I don’t like to write a lot about CRAFT, because it makes me feel self-conscious and like I’m taking myself way too seriously. But a lot of people have written to me or asked me questions about writing, and I realize that there are a lot of questions about the industry that maybe I can answer. Or at least contribute to the conversation. I’ll try to address some of these questions by posting on Writing Wednesdays. Monday is now my weight loss blogging day, and Friday is still my frugal day. Are we good with the change-up? Great. Away we go…

Big Question #1: What is Inspirational Romance and Why Do You Write It?

Inspirational romance is a subgenre of romance fiction, in which the spiritual journey of the hero and heroine is as important to the development of the story as their romantic attraction. Inspirational romance can be contemporary, historical, suspenseful, or any combination of the above. Inspirational romance does not have overt sexual scenes, drinking, gambling, or anything else that might be considered offensive. Think of it as PG-rated, but also remember that there are some truly awesome films that are rated PG.

I started trying to write romantic fiction when I was at my local library and I saw just how much room was devoted to the romance novels. I always loved reading historical romance but never thought I could write it. I started researching he industry on a lark and thought I’d give it a whirl. I joined a critique group and they were amazing at helping me to improve my writing skills, which were woefully underdone at that point.

I realized that I simply wasn’t comfortable writing secular romance and felt stuck on what to do with my career. At the time, we were living in eastern North Carolina, and to clear my mind, I went for a drive. I stopped at a Salvation Army thrift store in Bayboro. If you read this blog, you know I cannot resist a thrift store, and this one always yielded treasures.

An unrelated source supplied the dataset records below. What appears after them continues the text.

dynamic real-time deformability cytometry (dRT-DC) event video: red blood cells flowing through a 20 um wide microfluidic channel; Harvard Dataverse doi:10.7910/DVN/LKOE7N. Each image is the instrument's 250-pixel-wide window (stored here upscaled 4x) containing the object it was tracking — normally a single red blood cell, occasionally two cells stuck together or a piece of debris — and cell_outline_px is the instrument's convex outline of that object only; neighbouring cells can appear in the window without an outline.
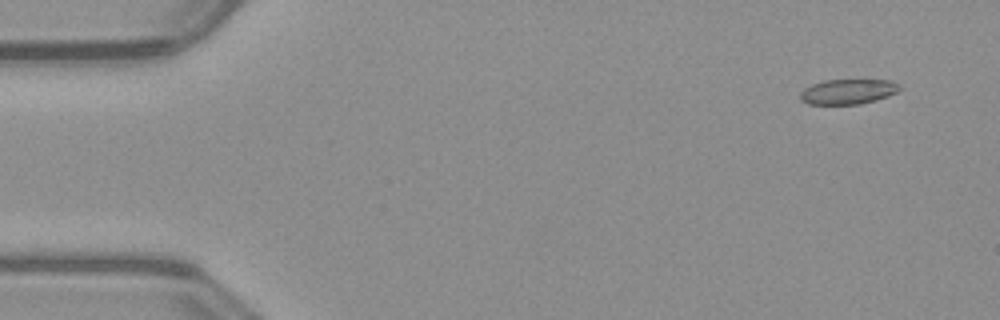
{"species": "common noctule bat (a hibernating species)", "species_latin": "Nyctalus noctula", "temperature_condition": "warm", "stored_images_in_passage": 52, "camera_frame_rate_fps": 3000, "um_per_image_px": 0.085, "animal": {"sex": "male", "body_mass_g": 23.1, "forearm_length_mm": 52.7}, "frame": {"image": 1, "passage_image": 4, "time_ms": 1.0, "image_size_px": [1000, 320], "cell_outline_px": [[900, 88], [896, 92], [888, 96], [876, 100], [860, 104], [808, 104], [800, 100], [800, 92], [804, 88], [812, 84], [824, 80], [888, 80], [896, 84]], "centroid_in_image_um": [72.02, 7.79], "position_along_channel_um": 13.0, "area_um2": 14.39}}
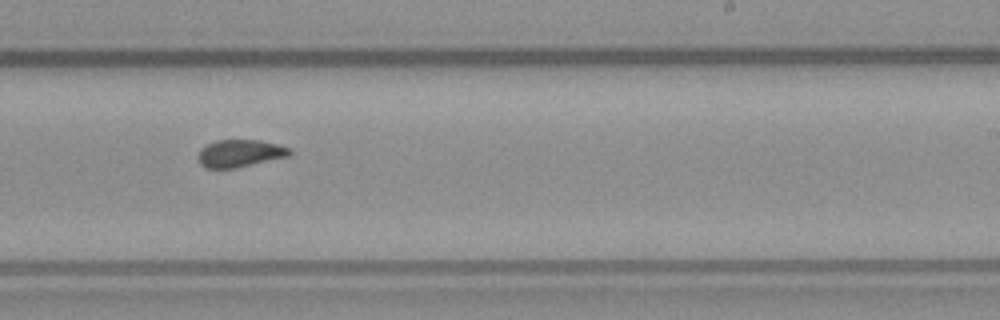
{"frame": {"image": 2, "passage_image": 32, "time_ms": 10.333, "image_size_px": [1000, 320], "cell_outline_px": [[292, 152], [288, 156], [236, 168], [204, 168], [200, 164], [196, 156], [200, 148], [216, 140], [260, 140], [292, 148]], "centroid_in_image_um": [20.36, 13.03], "position_along_channel_um": 268.6, "area_um2": 14.74}}
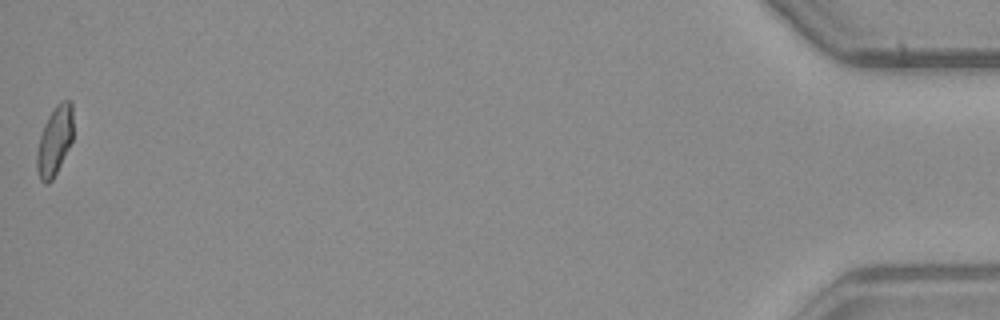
{"frame": {"image": 3, "passage_image": 52, "time_ms": 17.0, "image_size_px": [1000, 320], "cell_outline_px": [[72, 140], [52, 180], [48, 184], [44, 184], [40, 180], [36, 168], [36, 152], [40, 136], [44, 124], [48, 116], [56, 104], [60, 100], [72, 100]], "centroid_in_image_um": [4.62, 11.96], "position_along_channel_um": 430.6, "area_um2": 14.62}, "authors_computed_cell_mechanics": {"area_um2": 15.2592, "velocity_mm_per_s": 4.0151, "shape_relaxation_time_tau1_ms": null, "shape_relaxation_time_tau2_ms": 1.4998, "deformation_change_tau1": null, "deformation_change_tau2": 0.0569}}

As I strolled around, I felt something calling out to me. I wandered around, and the feeling of being pulled grew ever stronger. I finally whirled around and spied what had been calling out to me–a shelf full of Grace Livingston Hill and Janette Oke books. The Hill books were beautifully bound in hardcover; the Oke books were the same trade paperbacks I had read so carefully as a girl in my mother’s bookstore. They were only 10 cents each, so I bought 2 shelves’ full. And that’s when I had my career epiphany–to write inspirational historical fiction.

These books and these authors brought me so much joy as a young girl–I wanted to perpetuate that joy and share that feeling with others.

And that’s why Lily George writes inspy romance–it all stems from a chance encounter with some dusty books at a Salvation Army thrift store.